The US Federal Reserve on Wednesday raised short-term interest rates by a quarter of a percentage point, its second rate hike this year and the seventh since late 2015.
In view of realised and expected labour market conditions and inflation, the Fed decided to raise the target range for the federal funds rate to 1-3/4 to 2 per cent, the central bank said.
It said the US labour market has "continued to strengthen" and economic activity has been "rising at a solid rate", with household spending picking up and business fixed investment growing strongly.
The central bank also said both overall inflation and so-called core inflation for items other than food and energy "have moved close to 2.0 per cent", suggesting that Fed officials are getting increasingly confident about inflation to reach its 2.0-per cent target.
In its latest forecast released on Wednesday, the central bank expected the US economy to grow at 2.8 per cent this year, a little higher than 2.7 per cent estimated in March, reports Xinhua.
The US unemployment rate is expected to drop to 3.6 per cent by the end of the year, lower than 3.8 per cent previously estimated.
Solid economic growth and tumbling unemployment are likely to keep the Fed on a steady path toward tightening monetary policy to prevent the US economy from overheating, analysts said.
Fed officials envisioned four rate hikes this year, up from three estimated in March, according to the median forecast for the federal funds rate.
Its policymakers also pencilled three rate increases in 2019 and one in 2020.

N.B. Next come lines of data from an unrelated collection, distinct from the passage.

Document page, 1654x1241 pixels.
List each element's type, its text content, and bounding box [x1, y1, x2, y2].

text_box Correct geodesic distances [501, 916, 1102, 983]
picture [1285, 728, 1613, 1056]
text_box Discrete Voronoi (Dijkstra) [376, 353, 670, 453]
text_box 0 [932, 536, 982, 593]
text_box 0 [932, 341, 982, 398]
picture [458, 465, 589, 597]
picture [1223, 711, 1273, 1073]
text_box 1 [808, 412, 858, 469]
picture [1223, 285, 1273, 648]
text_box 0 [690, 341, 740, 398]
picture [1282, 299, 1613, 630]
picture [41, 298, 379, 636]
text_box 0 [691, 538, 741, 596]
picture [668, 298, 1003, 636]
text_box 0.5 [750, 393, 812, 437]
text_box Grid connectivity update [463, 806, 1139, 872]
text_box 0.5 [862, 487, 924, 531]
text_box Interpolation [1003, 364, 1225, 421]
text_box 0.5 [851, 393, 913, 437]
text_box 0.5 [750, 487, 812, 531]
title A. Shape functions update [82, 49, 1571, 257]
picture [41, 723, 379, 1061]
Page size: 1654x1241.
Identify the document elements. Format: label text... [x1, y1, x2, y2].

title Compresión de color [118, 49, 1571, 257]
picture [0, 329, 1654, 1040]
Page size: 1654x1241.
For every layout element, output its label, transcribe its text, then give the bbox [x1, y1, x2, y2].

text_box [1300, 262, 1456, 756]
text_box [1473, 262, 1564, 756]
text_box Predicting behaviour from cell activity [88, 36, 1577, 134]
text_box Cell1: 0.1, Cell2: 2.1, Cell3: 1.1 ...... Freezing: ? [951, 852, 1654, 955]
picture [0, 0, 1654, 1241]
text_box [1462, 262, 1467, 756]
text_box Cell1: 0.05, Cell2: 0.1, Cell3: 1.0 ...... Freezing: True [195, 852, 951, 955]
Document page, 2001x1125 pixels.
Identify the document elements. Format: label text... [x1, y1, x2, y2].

Fed Chairman Jerome Powell believed that a gradual pace of interest rate hikes remains the appropriate path for the central bank to sustain economic expansion.
Wednesday's announcement marked the Fed's seventh rate hike of this tightening cycle beginning December 2015 and the second move under Powell, who took the helm of the central bank in February.
About 84 per cent of economists polled by The Wall Street Journal earlier this month estimated that the Fed would raise interest rates again at its September policy meeting.